● **PROMPT 1**:
Summarize the Outlook attachments thread in two sentences.
● **PROMPT 2**:
Write the next part of the Outlook attachments thread, starting right after its final line.

● **TEXT UNDER STUDY**:
☆ ☆ ☆

# Have attachments show in Outlook emails



## masconomo (Aug 23, 2003)

Does anyone know how I can get the icons of my email attachments (the pdf icon for example) to show within the body of the text? All my attachements that I send can only be be opened with the paperclip but every now and again I'll get an email from someone and the attachment is right there in the body of the email. I'd like to be able to do that too.


----------



## computerman29642 (Dec 4, 2007)

Try the following....

Open Outlook -> Tools -> Options -> Mail Format -> Compose in this message format: -> Rich Text

Open a New E-mail and insert attachment. The attachment should be displayed in the body of the message.


----------



## masconomo (Aug 23, 2003)

I think that works -- but what features do I lose by changing from HTML?


----------



## computerman29642 (Dec 4, 2007)

☆ ☆ ☆

● **LISTED ENTRIES**:
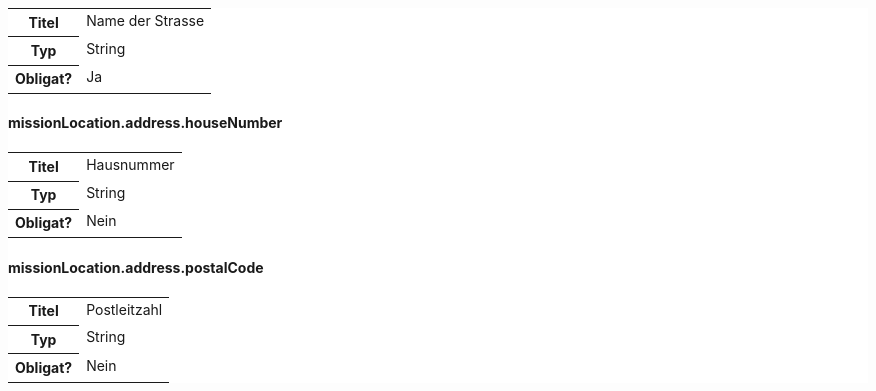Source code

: <table class="jssd-property-table">
  <tbody>
    <tr>
      <th>Titel</th>
      <td colspan="2">Name der Strasse</td>
    </tr>
    <tr><th>Typ</th><td colspan="2">String</td></tr>
    <tr>
      <th>Obligat?</th>
      <td colspan="2">Ja</td>
    </tr>
    
  </tbody>
</table>




#### missionLocation.address.houseNumber


<table class="jssd-property-table">
  <tbody>
    <tr>
      <th>Titel</th>
      <td colspan="2">Hausnummer</td>
    </tr>
    <tr><th>Typ</th><td colspan="2">String</td></tr>
    <tr>
      <th>Obligat?</th>
      <td colspan="2">Nein</td>
    </tr>
    
  </tbody>
</table>




#### missionLocation.address.postalCode


<table class="jssd-property-table">
  <tbody>
    <tr>
      <th>Titel</th>
      <td colspan="2">Postleitzahl</td>
    </tr>
    <tr><th>Typ</th><td colspan="2">String</td></tr>
    <tr>
      <th>Obligat?</th>
      <td colspan="2">Nein</td>
    </tr>
    
  </tbody>
</table>
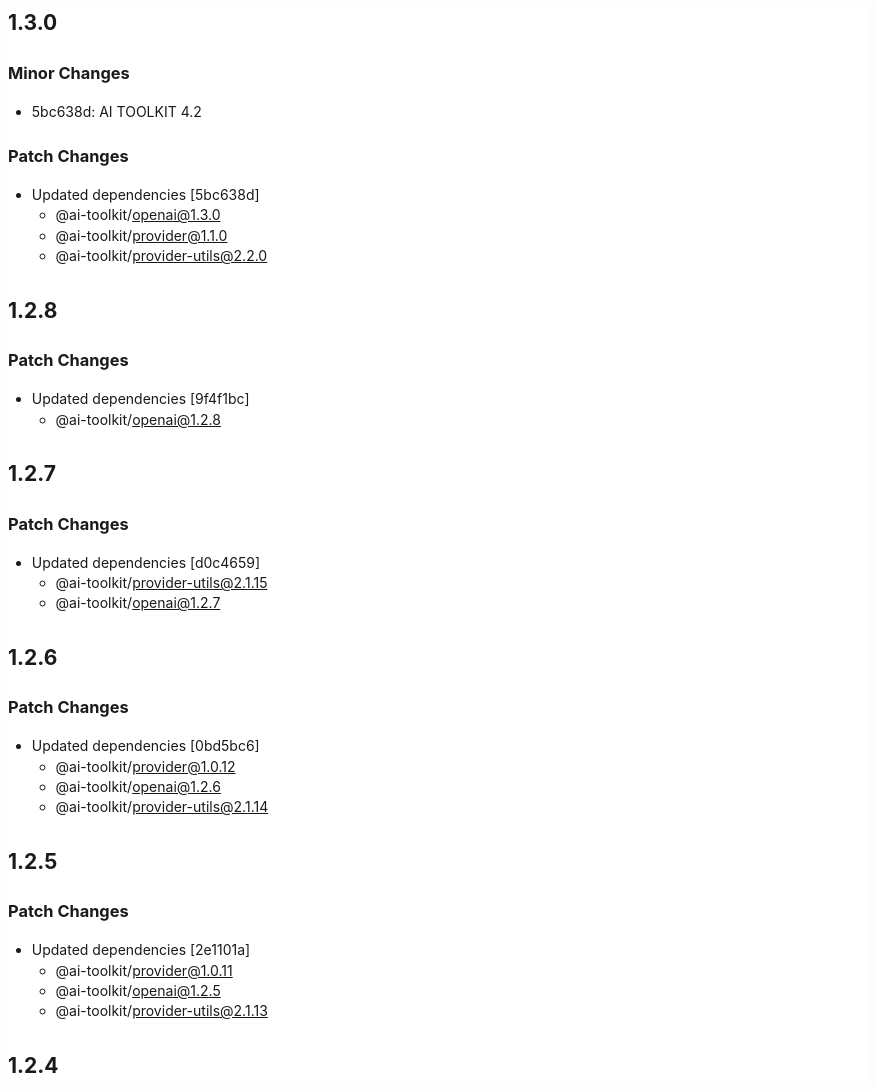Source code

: ## 1.3.0

### Minor Changes

- 5bc638d: AI TOOLKIT 4.2

### Patch Changes

- Updated dependencies [5bc638d]
  - @ai-toolkit/openai@1.3.0
  - @ai-toolkit/provider@1.1.0
  - @ai-toolkit/provider-utils@2.2.0

## 1.2.8

### Patch Changes

- Updated dependencies [9f4f1bc]
  - @ai-toolkit/openai@1.2.8

## 1.2.7

### Patch Changes

- Updated dependencies [d0c4659]
  - @ai-toolkit/provider-utils@2.1.15
  - @ai-toolkit/openai@1.2.7

## 1.2.6

### Patch Changes

- Updated dependencies [0bd5bc6]
  - @ai-toolkit/provider@1.0.12
  - @ai-toolkit/openai@1.2.6
  - @ai-toolkit/provider-utils@2.1.14

## 1.2.5

### Patch Changes

- Updated dependencies [2e1101a]
  - @ai-toolkit/provider@1.0.11
  - @ai-toolkit/openai@1.2.5
  - @ai-toolkit/provider-utils@2.1.13

## 1.2.4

☆ ☆ ☆

● **ANSWER AREA 1**:
A user asks how to make attachment icons, such as a PDF icon, appear in the body of an Outlook email instead of only under the paperclip. Another user suggests switching the compose format to Rich Text under Tools, Options, Mail Format, and the first user says that seems to work but asks what features are lost by moving away from HTML.

● **ANSWER AREA 2**:
Take a look at the following link:

http://office.microsoft.com/en-us/outlook/HP012329961033.aspx

Let me know if you still have questions.


----------



## jimr381 (Jul 20, 2007)

There is nothing you can do really as the recipient of the e-mail messages. It is based upon the format that the messages are sent out in. So received messages are based upon what the sender has setup. Gamecockfan has already shown you how to change the format.

Here is a quick break down of attachments and messages formats and how the attachments are attached.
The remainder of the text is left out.